The phrases "on the bit", "behind the bit" and "above the bit" are equestrian terms used to describe a horse's posture relative to the reins and the bridle bit. A position on the bit is submissive to the rider's rein aids, given through the bit. When a horse is behind the bit, the head is tucked too far down and rearward. If above the bit, then the head is too high. Some horses will avoid contact with the bit, rather than correctly accepting it, and come "behind the bit". This may occur either due to evasion by the horse (so it does not have to listen to the rider) or because the rider is using the bit too strongly or physically trying to pull the horse on the bit. It is a very common fault if the rider "see-saws" on the reins.

== Technique ==
Being on the bit requires the horse to engage the hips and raise the back, which it cannot do when its head is pulled rearward. The neck is connected to the shoulders, and impeding the shoulders prevents extension of the forehand. This will cause the horse to hollow its back.

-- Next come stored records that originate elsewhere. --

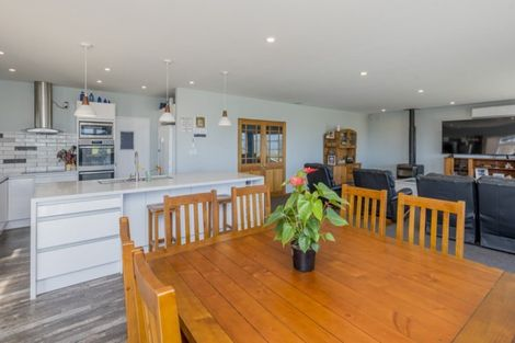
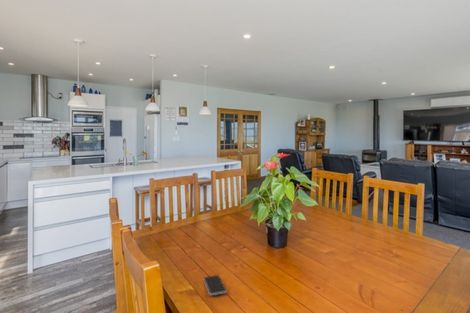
+ smartphone [202,274,228,296]
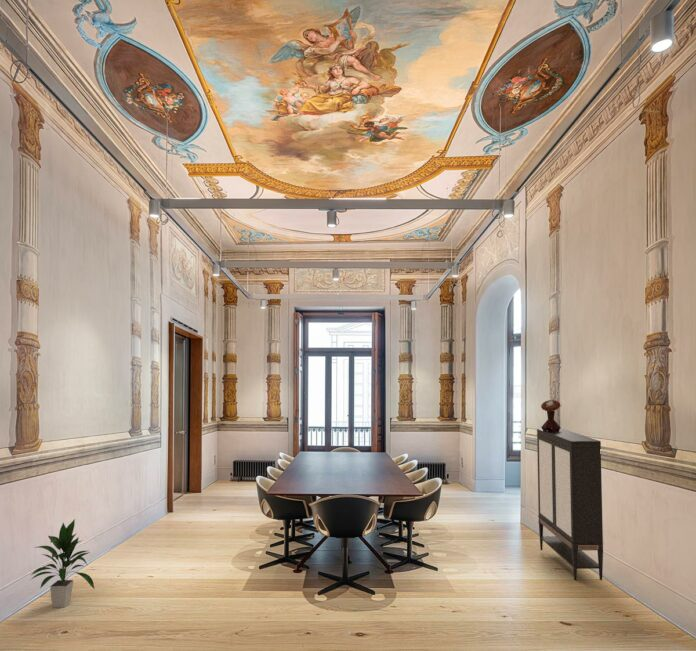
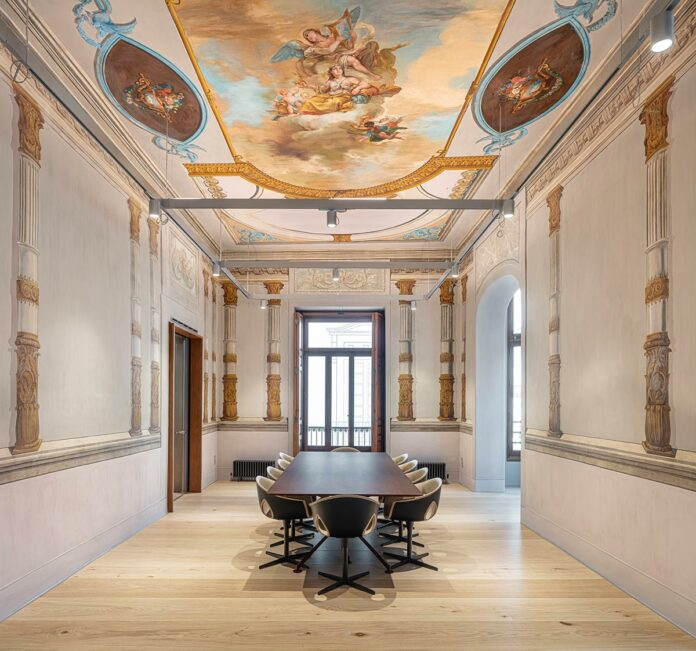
- mushroom [540,399,562,432]
- storage cabinet [536,428,604,581]
- indoor plant [29,518,95,608]
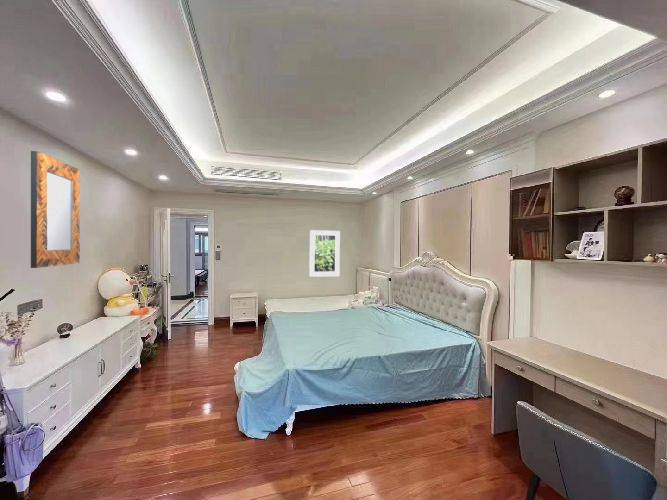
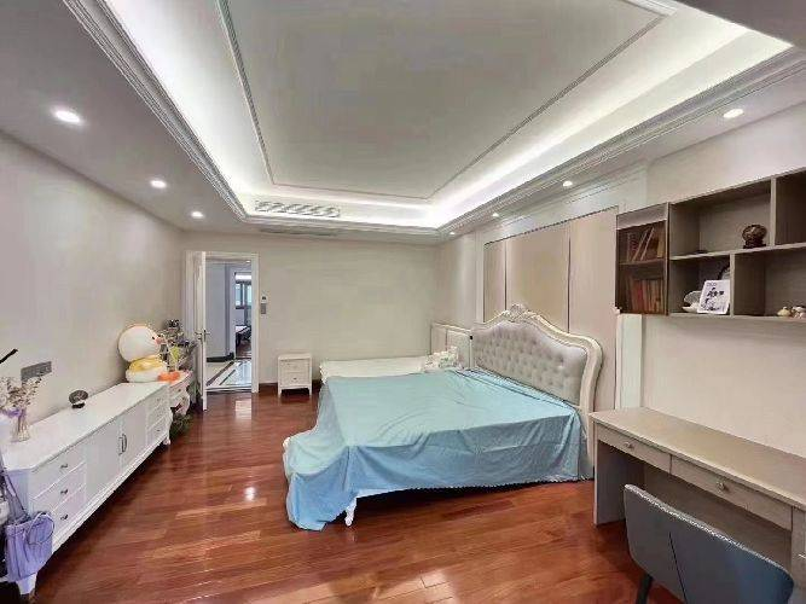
- home mirror [30,150,81,269]
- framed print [308,229,341,278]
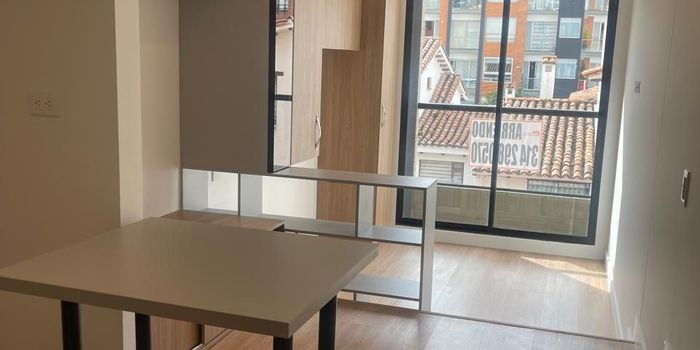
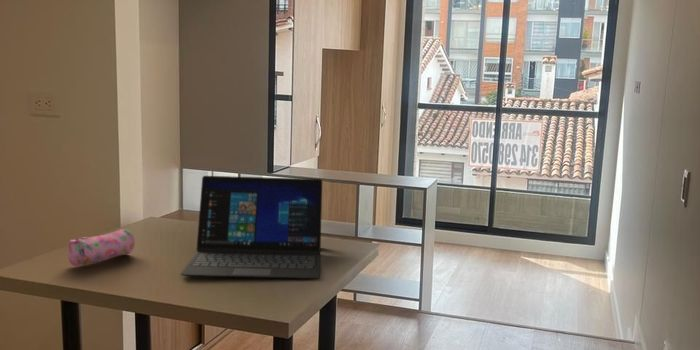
+ pencil case [67,228,136,267]
+ laptop [179,175,323,280]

A horse is properly placed, on the bit, by creating impulsion (pushing power) from the rider's driving aids, and then containing this forward energy in the hands, via the reins and bit. Impulsion causes the horse to engage its hind end, lift its back, and finally (when it becomes submissive and accepts contact with the bit, without resistance) results in the horse flexing at the poll, maintaining an elastic contact that is equal on both sides of the bit.